Sisters Lilly,11, and Maggie Youngblood, 9, said they were excited about their great grandmother turning 100.

“On her last birthday she turned 99 and she wanted a bingo party,” Lilly said with a smile. “She only had one candle on the cake, and we said that next year we’d have 100.”

Maggie chimed in and said they put 101 candles in their great-grandmother’s cake on Tuesday. “One to grow on,” she said of the extra candle.

Youngblood’s sons Jimmy K. and Lee Youngblood talked about the things their mother had done that had left an impression on them.

“I can’t put my finger on a single thing,” Jimmy K. said. “What stands out to me is probably her Christian principals, her values and life morals.”

“She’s always been there for us, that’s for sure,” Lee added. “Any time when we were young we had friends over to hunt and stuff, she’d cook for us. She made us feel like we were special children, and made our friends feel welcome. We could tell that she loved our family, the way she cared for us.”

Her Christian values and love of family seemed to make an impression on many people in her life, because many of the party guests noted that those were things they admired most about her.

Having a family member who has lived through the Great Depression, World War I, World War II, the Vietnam War, and many other historic events aids in her wisdom and life experiences, making her a great go-to person for advice.

Youngblood’s granddaughter, Sarah Youngblood said, “She always has a positive outlook on life. You can always go to her with your problems and she’ll just tell us, ‘You gotta look up. No pity parties.’”

Not only is Youngblood seemingly a model for Christian values, she is also an artist. She began painting in her 30s, but received her first art supplies from Santa she said.

“One of my special memories was I always loved painting, even as a little girl,” she said. “Finally, momma, well actually Santa gave me a set of watercolors. I thought that was the most wonderful thing I had ever gotten. I didn’t know what in the world to do with it, but I loved that box of water colors.”

Youngblood has since become quite an artist and even held art classes for other residents of Cedar Hill.

“She has given me inspiration for art,” Jo Pate, a friend of Youngblood said. “Come Sunday to see her art at the Selma Art Guild, because we’re going to have her work on display. You’ll see why her work is an inspiration.”

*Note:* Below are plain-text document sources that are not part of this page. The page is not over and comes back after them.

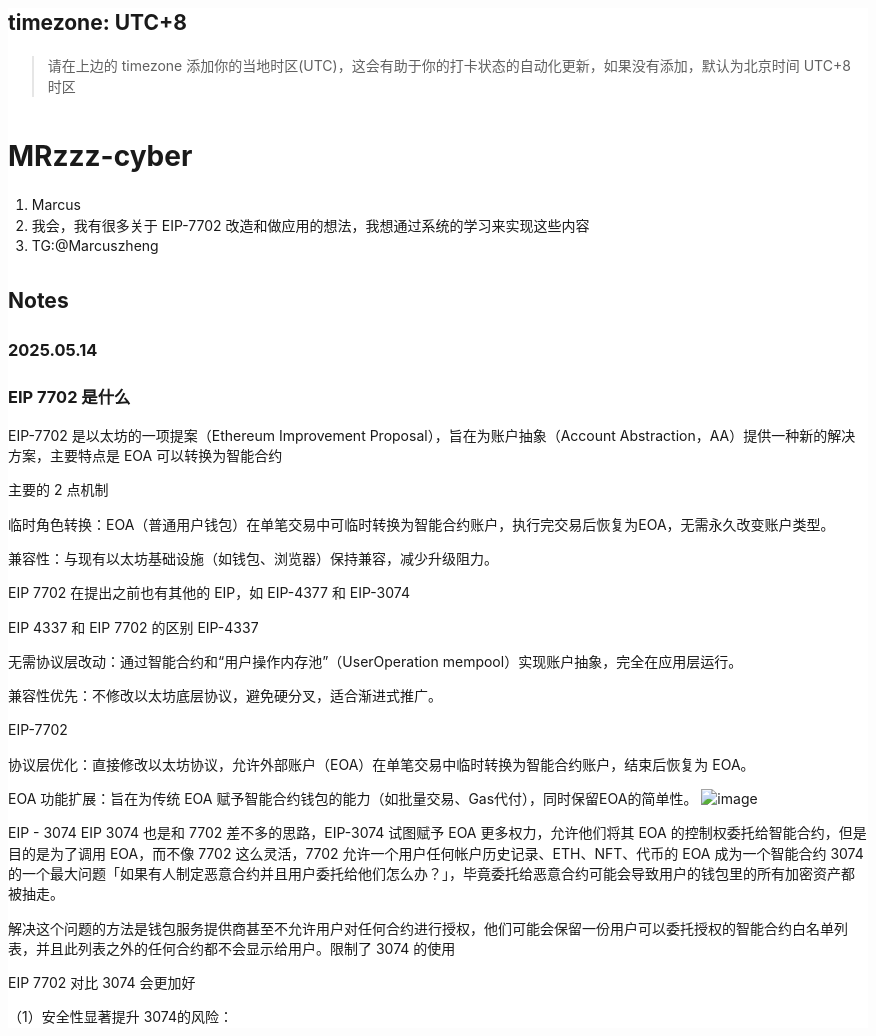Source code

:timezone: UTC+8
---

> 请在上边的 timezone 添加你的当地时区(UTC)，这会有助于你的打卡状态的自动化更新，如果没有添加，默认为北京时间 UTC+8 时区


# MRzzz-cyber

1. Marcus
2. 我会，我有很多关于 EIP-7702 改造和做应用的想法，我想通过系统的学习来实现这些内容
3. TG:@Marcuszheng

## Notes



### 2025.05.14
### EIP 7702 是什么
EIP-7702 是以太坊的一项提案（Ethereum Improvement Proposal），旨在为账户抽象（Account Abstraction，AA）提供一种新的解决方案，主要特点是 EOA 可以转换为智能合约

主要的 2 点机制

临时角色转换：EOA（普通用户钱包）在单笔交易中可临时转换为智能合约账户，执行完交易后恢复为EOA，无需永久改变账户类型。

兼容性：与现有以太坊基础设施（如钱包、浏览器）保持兼容，减少升级阻力。


EIP 7702 在提出之前也有其他的 EIP，如 EIP-4377 和 EIP-3074 

EIP 4337 和 EIP 7702 的区别
EIP-4337

无需协议层改动：通过智能合约和“用户操作内存池”（UserOperation mempool）实现账户抽象，完全在应用层运行。

兼容性优先：不修改以太坊底层协议，避免硬分叉，适合渐进式推广。

EIP-7702

协议层优化：直接修改以太坊协议，允许外部账户（EOA）在单笔交易中临时转换为智能合约账户，结束后恢复为 EOA。

EOA 功能扩展：旨在为传统 EOA 赋予智能合约钱包的能力（如批量交易、Gas代付），同时保留EOA的简单性。
![image](https://github.com/user-attachments/assets/e8d88450-536a-464a-a695-7756c56df014)


EIP - 3074
EIP 3074 也是和 7702 差不多的思路，EIP-3074 试图赋予 EOA 更多权力，允许他们将其 EOA 的控制权委托给智能合约，但是目的是为了调用 EOA，而不像 7702 这么灵活，7702 允许一个用户任何帐户历史记录、ETH、NFT、代币的 EOA 成为一个智能合约
3074 的一个最大问题「如果有人制定恶意合约并且用户委托给他们怎么办？」，毕竟委托给恶意合约可能会导致用户的钱包里的所有加密资产都被抽走。

解决这个问题的方法是钱包服务提供商甚至不允许用户对任何合约进行授权，他们可能会保留一份用户可以委托授权的智能合约白名单列表，并且此列表之外的任何合约都不会显示给用户。限制了 3074 的使用

EIP 7702 对比 3074 会更加好

（1）安全性显著提升
3074的风险：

With words like role model for Christian values, and a wonderful person floating around, Youngblood said she felt overwhelmed.

“People telling me I’m a wonderful person, and all this celebration, it’s just weird. I can’t take it all in,” Youngblood said. “It’s wonderful.”

She added she doesn’t know how to act. “I feel strange. I don’t know what to do when you’re 100. I’m so fortunate … ,”she said.

Youngblood attributes her longevity to three things. Her ancestors, eating right and staying active while growing up, and learning all she could about her spiritual life.

“Other than that, you just have to take what the Lord hands you,” she said.